▸ **SUPPLIED MATERIAL**
^^^^^^^^

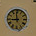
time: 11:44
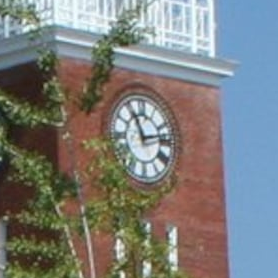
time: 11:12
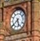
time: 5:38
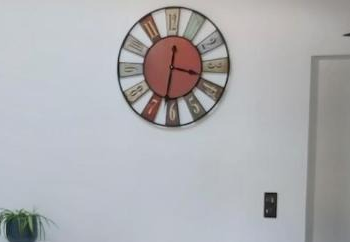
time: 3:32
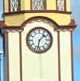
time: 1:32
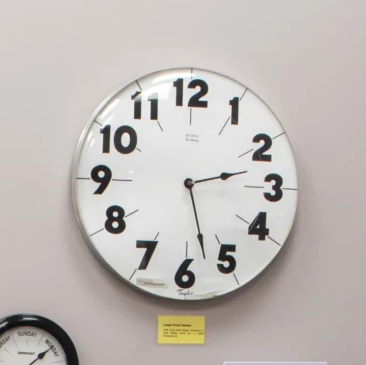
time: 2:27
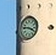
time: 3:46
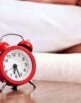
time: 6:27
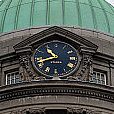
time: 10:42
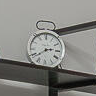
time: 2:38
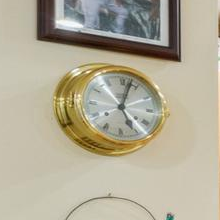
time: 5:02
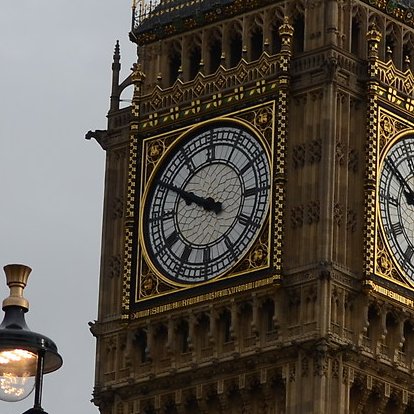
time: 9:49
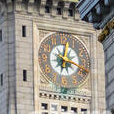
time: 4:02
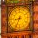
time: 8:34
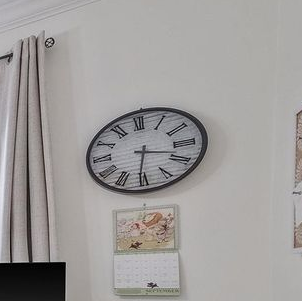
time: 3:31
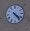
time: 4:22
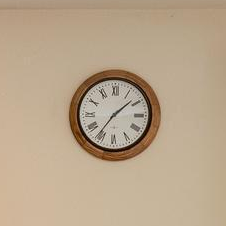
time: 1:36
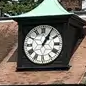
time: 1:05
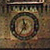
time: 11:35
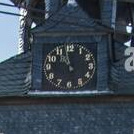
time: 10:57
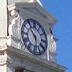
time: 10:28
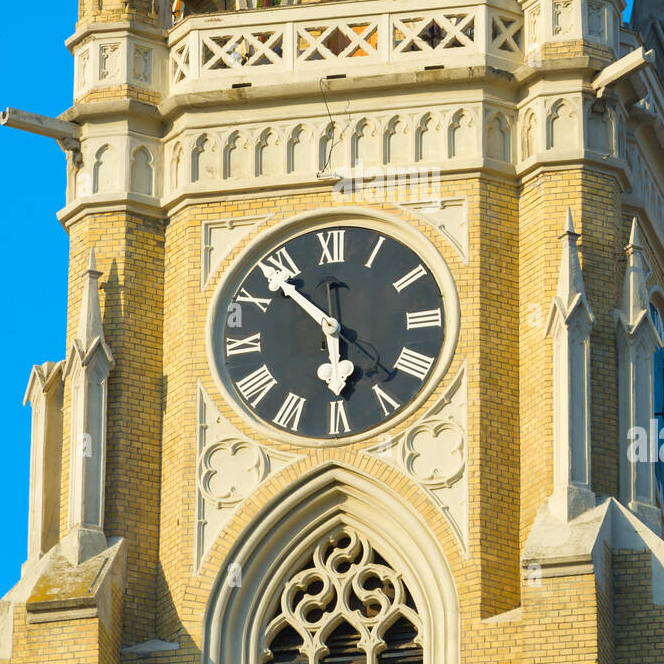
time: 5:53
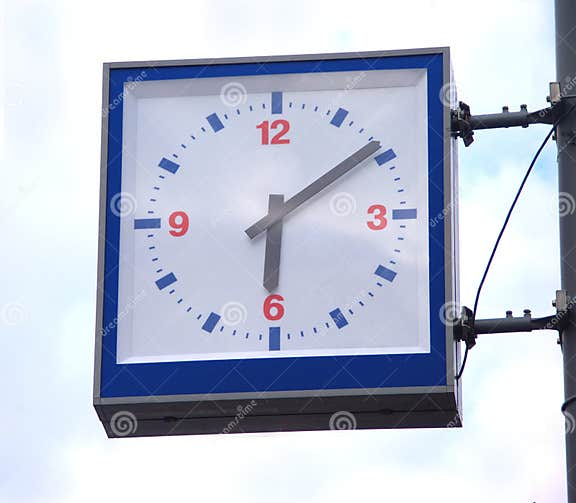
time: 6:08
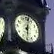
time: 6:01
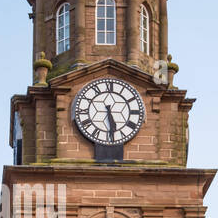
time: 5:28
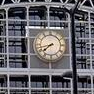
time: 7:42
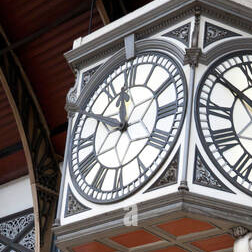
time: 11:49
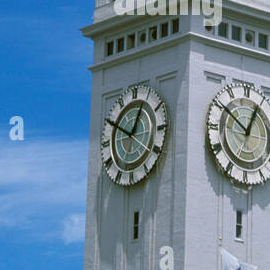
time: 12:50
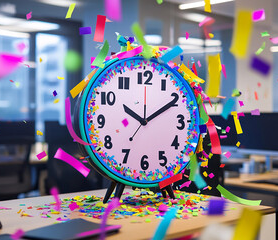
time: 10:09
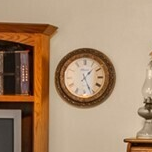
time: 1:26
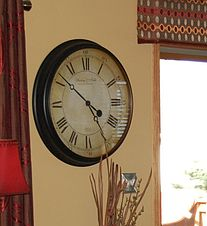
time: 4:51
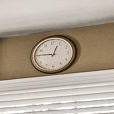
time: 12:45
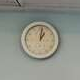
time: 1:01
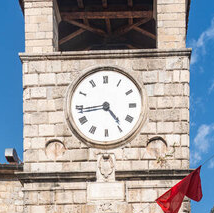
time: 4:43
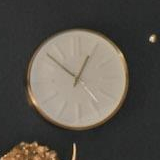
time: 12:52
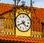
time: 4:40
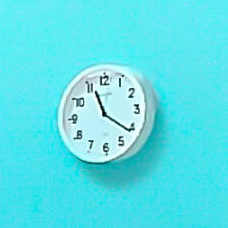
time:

^^^^^^^^

▸ **DO THIS**
Rewrite all of the data above as a numbered list, omitting any blank lines and leaving the pictures out.

▸ **EXPECTED OUTPUT**
1. time: 11:44
2. time: 11:12
3. time: 5:38
4. time: 3:32
5. time: 1:32
6. time: 2:27
7. time: 3:46
8. time: 6:27
9. time: 10:42
10. time: 2:38
11. time: 5:02
12. time: 9:49
13. time: 4:02
14. time: 8:34
15. time: 3:31
16. time: 4:22
17. time: 1:36
18. time: 1:05
19. time: 11:35
20. time: 10:57
21. time: 10:28
22. time: 5:53
23. time: 6:08
24. time: 6:01
25. time: 5:28
26. time: 7:42
27. time: 11:49
28. time: 12:50
29. time: 10:09
30. time: 1:26
31. time: 4:51
32. time: 12:45
33. time: 1:01
34. time: 4:43
35. time: 12:52
36. time: 4:40
37. time:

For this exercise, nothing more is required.